Saturday, October 13, 2007

hmm, ugh, grr (or, what the dickens?) By A Lady

I don't know, all that lovely new stash to play with and I get distracted by English Literature and Ancient Languages , a book that Graham had left lying on the bedroom floor whilst he was outside hosing the septic tank (sorry, you didn't really need to know that bit).

The section that caught my attention was a discussion of the use of monosyllables and words of Anglo Saxon origin, which might sound dry as dust but contains some hugely entertaining nuggets.

Did you know, for instance, (and I certainly didn't, despite far too many years spent studying Eng Lit!) that we have Charles Dickens to thank for the following words and phrases:
butterfingers, the creeps, in the same boat, round the corner? Or that Browning "introduced hmm and ugh into non-dramatic verse .... and grrr into literature"?

And whilst we're on the subject of books, if you were travelling between Finsbury Park and Cambridge last night and saw a madwoman alternately crocheting and laughing out loud over Mrs Gaskell's Cranford, that would have been me! Yarnstorm (or, more precisley, her Gentle Art of Domesticity) made me go and buy a book I had hitherto avoided like the plague. Cranford is a wonderfully bizarre and entertaining novel, with lots of knitting and retail references. It is also a very slender volume, which means it slips neatly into the handbag whilst leaving room for yarn and hooks. Bliss.

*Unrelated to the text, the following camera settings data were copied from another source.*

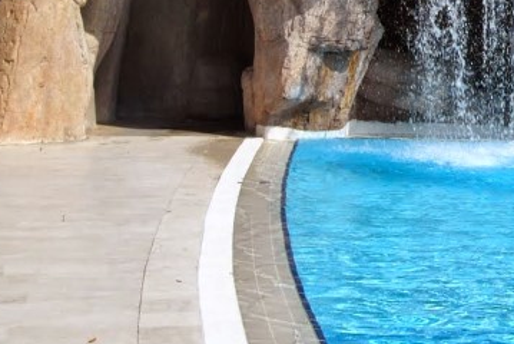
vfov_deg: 11.7
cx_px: 708
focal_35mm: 115
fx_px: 1643
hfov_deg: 16.6
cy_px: -64
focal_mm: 24
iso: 100
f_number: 8
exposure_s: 1/250
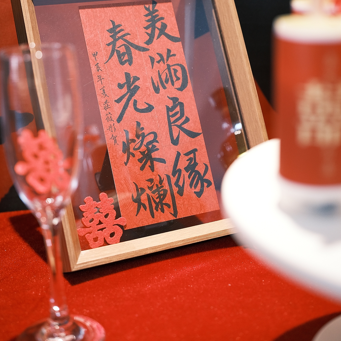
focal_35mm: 59
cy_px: 87
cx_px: 164
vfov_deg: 28.7
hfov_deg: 29.1
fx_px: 658
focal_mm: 27
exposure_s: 1/160
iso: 640
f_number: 1.6
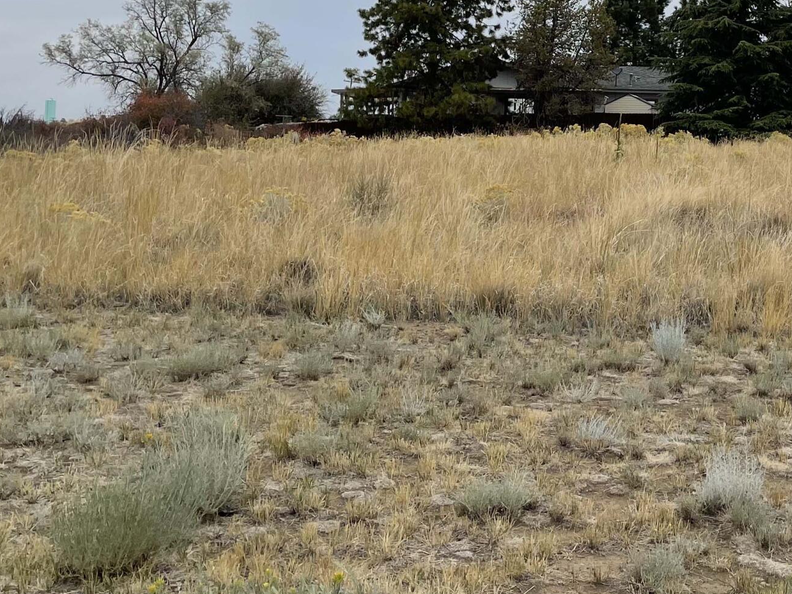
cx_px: 696
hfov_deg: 30.9
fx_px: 1373
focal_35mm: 60
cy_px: 59
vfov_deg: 23.8
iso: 32
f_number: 1.6
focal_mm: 5.1
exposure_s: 1/4348
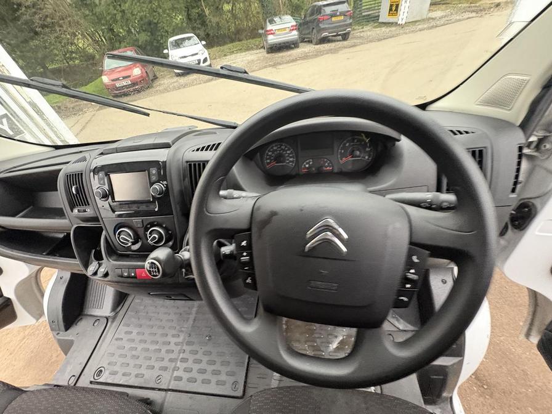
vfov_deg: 85.7
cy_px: 207
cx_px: 276
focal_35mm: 14
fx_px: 223
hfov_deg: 102.1
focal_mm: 2.22
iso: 800
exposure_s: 1/60
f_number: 2.2
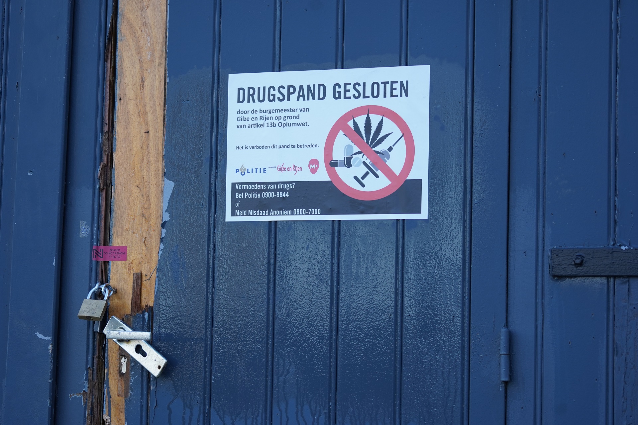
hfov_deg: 22.9
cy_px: 212
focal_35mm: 89
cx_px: 319
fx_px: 1577
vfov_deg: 15.4
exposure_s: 1/160
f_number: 4
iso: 200
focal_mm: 89
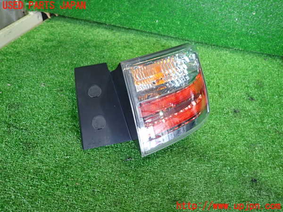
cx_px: 142
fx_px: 204
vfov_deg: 54.9
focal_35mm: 25
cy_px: 106
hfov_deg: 69.4
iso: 250
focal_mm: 4.5
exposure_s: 1/30
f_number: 2
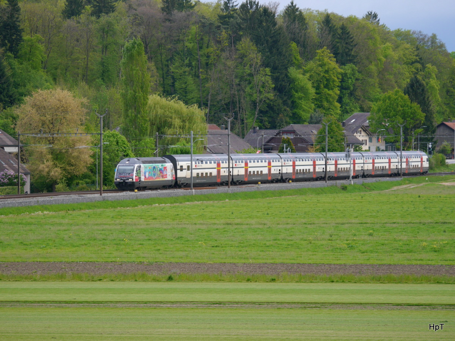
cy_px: 170
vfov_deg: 7.4
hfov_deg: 9.9
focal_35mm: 200
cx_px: 228
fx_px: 2629
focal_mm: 100
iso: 250
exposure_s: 1/200
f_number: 4
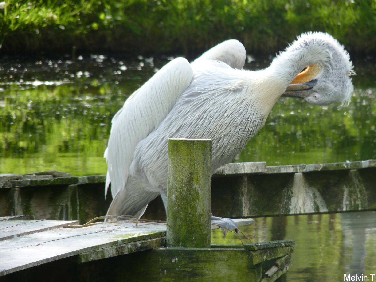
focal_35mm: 444
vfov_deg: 3.3
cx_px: 188
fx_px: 4823
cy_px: 141
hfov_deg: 4.5
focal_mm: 78.9
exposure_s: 1/125
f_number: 3.8
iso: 80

(Incidentally, if you've been tempted to get your own copy of The Gentle Art of Domesticity, or are thinking of requesting it from Santa Claus, Amazon have it at a bargain price at the moment. (Yes, of course, Santa reads Amazon wishlists). (You can tell I've got a high temperature this evening, can't you? Grrr and Ugh.)

1 comment:

vintage twist said...

I'm fascinated by thses little gems on the origin of the English language eg. did you know that Churchill's famous "fight them on the beaches" was pure Anglo Saxon? The only word that did not come from the Anglo Saxon was "surrender", the Anglo Saxons didn't have that word it came over with the Normans in 1066.